▶ **What you are asked to do**:
Give a verbatim copy of the lines below, minus the pictures.

[Dataset entries Boundary: Start]

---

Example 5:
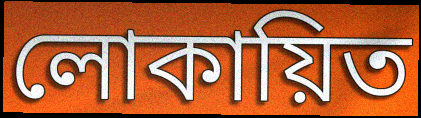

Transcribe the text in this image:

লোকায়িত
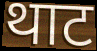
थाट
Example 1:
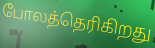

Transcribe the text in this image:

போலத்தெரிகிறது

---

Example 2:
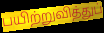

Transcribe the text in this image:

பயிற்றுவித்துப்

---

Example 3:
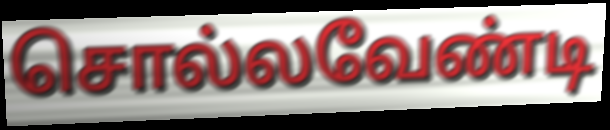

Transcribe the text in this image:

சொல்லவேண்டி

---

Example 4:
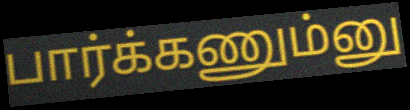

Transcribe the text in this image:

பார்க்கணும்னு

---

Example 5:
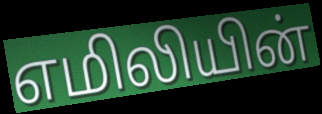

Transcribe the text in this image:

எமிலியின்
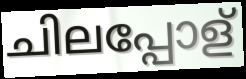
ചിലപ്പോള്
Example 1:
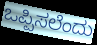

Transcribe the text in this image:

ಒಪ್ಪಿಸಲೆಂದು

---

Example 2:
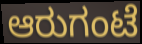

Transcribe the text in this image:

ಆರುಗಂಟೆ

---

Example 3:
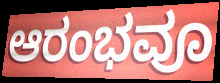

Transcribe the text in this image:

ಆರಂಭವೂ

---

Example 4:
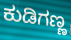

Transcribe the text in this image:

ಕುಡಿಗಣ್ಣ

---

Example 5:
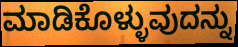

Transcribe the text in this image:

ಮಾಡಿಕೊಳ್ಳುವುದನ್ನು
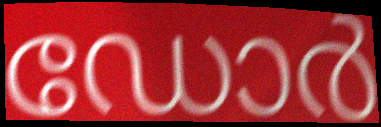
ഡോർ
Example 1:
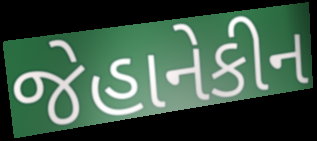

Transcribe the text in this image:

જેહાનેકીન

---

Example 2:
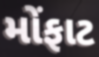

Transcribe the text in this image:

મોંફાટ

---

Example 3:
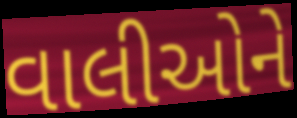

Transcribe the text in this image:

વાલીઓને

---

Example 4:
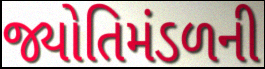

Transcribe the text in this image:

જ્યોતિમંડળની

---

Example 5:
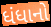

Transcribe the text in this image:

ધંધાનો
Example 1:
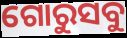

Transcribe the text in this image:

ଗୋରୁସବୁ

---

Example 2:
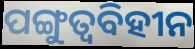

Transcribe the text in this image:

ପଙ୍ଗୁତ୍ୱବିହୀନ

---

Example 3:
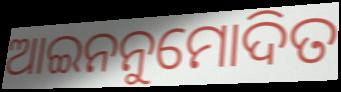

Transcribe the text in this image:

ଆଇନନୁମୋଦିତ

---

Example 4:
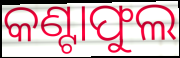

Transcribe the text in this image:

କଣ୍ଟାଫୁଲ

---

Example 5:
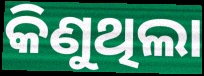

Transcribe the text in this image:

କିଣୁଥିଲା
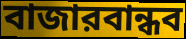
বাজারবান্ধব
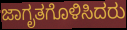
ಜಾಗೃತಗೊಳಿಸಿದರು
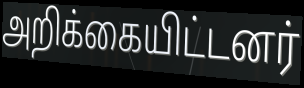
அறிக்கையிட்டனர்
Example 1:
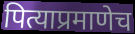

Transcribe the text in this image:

[Dataset entries Boundary: End]

▶ **Task response**:
---

Example 5:

Transcribe the text in this image:

লোকায়িত
थाट
Example 1:

Transcribe the text in this image:

போலத்தெரிகிறது

---

Example 2:

Transcribe the text in this image:

பயிற்றுவித்துப்

---

Example 3:

Transcribe the text in this image:

சொல்லவேண்டி

---

Example 4:

Transcribe the text in this image:

பார்க்கணும்னு

---

Example 5:

Transcribe the text in this image:

எமிலியின்
ചിലപ്പോള്
Example 1:

Transcribe the text in this image:

ಒಪ್ಪಿಸಲೆಂದು

---

Example 2:

Transcribe the text in this image:

ಆರುಗಂಟೆ

---

Example 3:

Transcribe the text in this image:

ಆರಂಭವೂ

---

Example 4:

Transcribe the text in this image:

ಕುಡಿಗಣ್ಣ

---

Example 5:

Transcribe the text in this image:

ಮಾಡಿಕೊಳ್ಳುವುದನ್ನು
ഡോർ
Example 1:

Transcribe the text in this image:

જેહાનેકીન

---

Example 2:

Transcribe the text in this image:

મોંફાટ

---

Example 3:

Transcribe the text in this image:

વાલીઓને

---

Example 4:

Transcribe the text in this image:

જ્યોતિમંડળની

---

Example 5:

Transcribe the text in this image:

ધંધાનો
Example 1:

Transcribe the text in this image:

ଗୋରୁସବୁ

---

Example 2:

Transcribe the text in this image:

ପଙ୍ଗୁତ୍ୱବିହୀନ

---

Example 3:

Transcribe the text in this image:

ଆଇନନୁମୋଦିତ

---

Example 4:

Transcribe the text in this image:

କଣ୍ଟାଫୁଲ

---

Example 5:

Transcribe the text in this image:

କିଣୁଥିଲା
বাজারবান্ধব
ಜಾಗೃತಗೊಳಿಸಿದರು
அறிக்கையிட்டனர்
Example 1:

Transcribe the text in this image:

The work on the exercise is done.